Monday, Jun. 01, 1942
The Hero As An Army
MEN ON BATAAN-John Hersey-Knopf ($2.50).
For a hero-hungry U.S., TIME Editor John Hersey has written the first important life of General Douglas MacArthur. It is seldom easy to write the life of a hero, especially when that hero is also an army. Who was the hero of the Battle of Bataan? Author Hersey answers this biographical question by writing two books in one.
Book No. 1 is the biography of Douglas MacArthur. There are flashes of MacArthur's father, Arthur MacArthur, who fought for the Union at Missionary Ridge, who was the last military governor of the Philippines. There are flashes of young Douglas hurrying every day to meet his mother on West Point's Flirtation Walk or being helped by her to escape from the West Point hotel through a coal chute when he was caught out of bounds. There is MacArthur commanding the Rainbow Division in 1917, leading attacks in person. There is MacArthur in Washington obeying orders by clearing out the Bonus Marchers, but dropping in on their camp of an evening to swap talk with his old Rainbow men and give them money.
There is MacArthur quietly picking Bataan as the ground on which to halt the Japanese, then calmly leading the struggle, calmly refusing to move for Japanese bombs, calmly leaving with his wife and four-year-old son in the high-powered speed boat (which had been his idea for Philippine naval defense), calmly waiting at the rendezvous for the planes from Australia, which were too few and almost too late. It is the picture of a hero who is brilliant, courageous, a great leader of soldiers, but also a little overambitious, a little garish, a little rhetorical.
This is how Author Hersey introduces General MacArthur when Manila had reached the incredible brink of war: "He had been first in his class at West Point and First Captain of the class, too. He had been the first member of the Rainbow Division. He had been the first American Army officer ever to become a Field Marshal. He had been the first American to be a four-star General twice. . . . He had always done his job with a flourish and well. . . . He had been handsome, and divorced, and sometimes rather colorfully dressed, and always full of splendid rhetoric. He had said the Philippines could be held and he had considered himself the man to do it. 'By God,' he had said in Manila, 'it was Destiny that sent me here!' He was the only one who had been so brilliant. He had better be good, they said; he had better be better than the enemy."
Book No. 2 is about MacArthur's men, the men of Bataan, "unafraid in their foxholes, good young men who loved their mothers and had all the usual hobbies, hunters, men who liked flowers, men who were good to their little sisters, men who could do the muscle grind and who were very active around their vicinity, never letting no one put nothing over on them."

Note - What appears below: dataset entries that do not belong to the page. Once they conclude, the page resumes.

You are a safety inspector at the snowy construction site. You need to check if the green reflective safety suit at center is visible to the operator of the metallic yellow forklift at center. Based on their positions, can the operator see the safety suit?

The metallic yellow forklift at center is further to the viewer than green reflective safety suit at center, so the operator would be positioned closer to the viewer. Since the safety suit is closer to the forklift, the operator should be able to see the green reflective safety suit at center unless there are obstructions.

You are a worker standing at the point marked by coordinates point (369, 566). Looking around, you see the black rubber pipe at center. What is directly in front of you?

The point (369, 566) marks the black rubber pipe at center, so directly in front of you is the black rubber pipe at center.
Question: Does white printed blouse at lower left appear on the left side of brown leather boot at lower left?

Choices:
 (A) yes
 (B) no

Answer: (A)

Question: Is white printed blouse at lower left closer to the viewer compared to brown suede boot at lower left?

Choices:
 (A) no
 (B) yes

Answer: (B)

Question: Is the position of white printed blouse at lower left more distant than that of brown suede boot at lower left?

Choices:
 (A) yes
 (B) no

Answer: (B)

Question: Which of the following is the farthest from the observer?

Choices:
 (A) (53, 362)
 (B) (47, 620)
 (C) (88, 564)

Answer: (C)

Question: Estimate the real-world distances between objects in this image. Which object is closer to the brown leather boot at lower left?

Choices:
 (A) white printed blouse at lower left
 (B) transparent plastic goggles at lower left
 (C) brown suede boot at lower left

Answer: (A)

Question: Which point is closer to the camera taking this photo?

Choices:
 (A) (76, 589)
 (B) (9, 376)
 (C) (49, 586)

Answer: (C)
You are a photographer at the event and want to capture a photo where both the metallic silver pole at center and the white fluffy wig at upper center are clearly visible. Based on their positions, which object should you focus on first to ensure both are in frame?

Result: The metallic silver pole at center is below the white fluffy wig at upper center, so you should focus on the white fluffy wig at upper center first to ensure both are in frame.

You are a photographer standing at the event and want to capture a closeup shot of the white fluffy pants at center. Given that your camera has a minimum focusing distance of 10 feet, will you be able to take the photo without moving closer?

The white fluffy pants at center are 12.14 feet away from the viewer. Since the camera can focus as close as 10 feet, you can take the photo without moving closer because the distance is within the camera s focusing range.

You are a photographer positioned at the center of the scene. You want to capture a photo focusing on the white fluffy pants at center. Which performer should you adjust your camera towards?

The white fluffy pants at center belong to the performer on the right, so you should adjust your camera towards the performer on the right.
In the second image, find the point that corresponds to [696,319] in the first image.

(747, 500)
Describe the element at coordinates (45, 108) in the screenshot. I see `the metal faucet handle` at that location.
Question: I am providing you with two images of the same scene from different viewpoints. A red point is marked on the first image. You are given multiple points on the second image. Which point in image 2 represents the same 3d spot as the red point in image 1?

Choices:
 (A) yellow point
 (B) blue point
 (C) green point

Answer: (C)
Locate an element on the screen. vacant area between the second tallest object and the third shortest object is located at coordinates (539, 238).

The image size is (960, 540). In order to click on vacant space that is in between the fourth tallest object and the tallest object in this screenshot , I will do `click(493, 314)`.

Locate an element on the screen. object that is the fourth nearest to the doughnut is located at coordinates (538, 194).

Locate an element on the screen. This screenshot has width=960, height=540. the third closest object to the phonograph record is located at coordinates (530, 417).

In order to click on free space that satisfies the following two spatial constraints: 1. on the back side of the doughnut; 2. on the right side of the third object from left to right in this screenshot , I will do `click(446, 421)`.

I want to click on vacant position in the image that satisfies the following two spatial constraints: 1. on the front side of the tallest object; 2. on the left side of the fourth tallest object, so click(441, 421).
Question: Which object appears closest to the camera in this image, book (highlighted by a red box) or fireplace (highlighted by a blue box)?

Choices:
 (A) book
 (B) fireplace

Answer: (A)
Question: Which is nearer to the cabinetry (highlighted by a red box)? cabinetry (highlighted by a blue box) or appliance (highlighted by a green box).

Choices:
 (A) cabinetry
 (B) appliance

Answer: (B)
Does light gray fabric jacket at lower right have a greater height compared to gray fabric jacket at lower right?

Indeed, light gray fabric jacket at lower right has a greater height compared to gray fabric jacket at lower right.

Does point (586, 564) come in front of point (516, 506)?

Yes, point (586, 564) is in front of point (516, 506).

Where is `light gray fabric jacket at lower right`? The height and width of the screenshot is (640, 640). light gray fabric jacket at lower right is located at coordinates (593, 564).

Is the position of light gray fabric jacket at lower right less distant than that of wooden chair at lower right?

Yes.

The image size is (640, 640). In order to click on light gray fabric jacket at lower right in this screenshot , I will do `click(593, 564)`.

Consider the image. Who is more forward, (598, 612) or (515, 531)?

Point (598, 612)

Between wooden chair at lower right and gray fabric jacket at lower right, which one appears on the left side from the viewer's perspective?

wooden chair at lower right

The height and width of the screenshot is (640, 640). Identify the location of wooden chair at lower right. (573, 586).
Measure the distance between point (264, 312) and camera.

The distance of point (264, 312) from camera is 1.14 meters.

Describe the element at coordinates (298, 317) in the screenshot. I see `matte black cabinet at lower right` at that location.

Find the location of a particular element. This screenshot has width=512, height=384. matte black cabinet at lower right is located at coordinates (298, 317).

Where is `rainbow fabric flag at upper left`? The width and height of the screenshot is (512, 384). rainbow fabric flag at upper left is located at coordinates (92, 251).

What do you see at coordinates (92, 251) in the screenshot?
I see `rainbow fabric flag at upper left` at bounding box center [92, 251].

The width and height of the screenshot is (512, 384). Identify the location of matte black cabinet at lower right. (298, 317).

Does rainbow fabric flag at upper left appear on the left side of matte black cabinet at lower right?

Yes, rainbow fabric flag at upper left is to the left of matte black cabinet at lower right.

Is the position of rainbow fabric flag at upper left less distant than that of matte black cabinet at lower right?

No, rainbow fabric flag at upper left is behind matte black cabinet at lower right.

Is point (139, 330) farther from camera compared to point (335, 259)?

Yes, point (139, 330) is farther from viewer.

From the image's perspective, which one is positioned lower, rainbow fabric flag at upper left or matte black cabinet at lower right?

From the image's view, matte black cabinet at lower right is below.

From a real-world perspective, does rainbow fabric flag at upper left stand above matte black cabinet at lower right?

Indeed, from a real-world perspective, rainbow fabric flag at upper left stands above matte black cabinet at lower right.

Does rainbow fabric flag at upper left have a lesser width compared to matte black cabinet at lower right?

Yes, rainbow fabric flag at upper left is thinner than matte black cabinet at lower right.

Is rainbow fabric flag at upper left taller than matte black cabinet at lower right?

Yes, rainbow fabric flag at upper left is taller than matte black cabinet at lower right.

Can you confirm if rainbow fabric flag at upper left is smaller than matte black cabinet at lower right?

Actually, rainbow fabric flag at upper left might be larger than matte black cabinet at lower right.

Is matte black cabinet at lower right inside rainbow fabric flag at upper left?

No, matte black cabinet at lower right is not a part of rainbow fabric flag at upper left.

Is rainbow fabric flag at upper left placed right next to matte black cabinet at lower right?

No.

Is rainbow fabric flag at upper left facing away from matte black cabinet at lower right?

This is how Hersey introduces the men who went through the first Japanese air attack: "The men, who had instinctively thrown themselves on the ground, stood up and dusted off. The Sergeant who had started a letter carefully folded the piece of paper, which had only 'Dear Mom' on it, and put it in his pocket. They all talked about the wind that bombs make, and how they felt. . . . They started loading their guns. They had never actually fired their guns before and they wished they could let a couple of rounds go just to get over the tenseness. But they held their fire until pursuits suddenly started swooping in. In the absence of the battery's Lieutenant, who was having lunch in the officers' mess, the Sergeant who had been running the radio shouted to the crew to stay low, keep calm and keep firing. . . . His sensations, by his own account later, took in everything from hot flashes to the calm a man feels only on the toilet seat. First he was scared. Then, when he had fired his gun for the first time, he felt very good, very sure of himself. . . .
"The Sergeant who worked the radio . .. was Joe Stanley Smith, and he was a New Mexican. Joe Stanley got his nose broken playing soldier with his older brother at the age of four. He grew up muscular, and he was all the neighbors' friend. The people of Carlsbad used to send for Joe Stanley when there was a drowning in the Pecos River, and Joe Stanley would go and swim strongly and take out the body. He had a big black dog, he liked to dance and he would box with anyone just for fun. He married a girl whose name was also Smith, and they had a baby, and the baby had three grandmothers all named Smith. 'He has a very pleasing personality,' his mother says. 'Clean, neat and good looking and everybody likes him very much, there's not a more popular boy anywhere.' "
The difference between these two pieces of writing is the difference between the two parts of the book. The biography of MacArthur is shrewdly and competently done. But when Author Hersey describes the men of Bataan and their battles, feeling and words blend in the unforced flow that is the pulse of music and writing.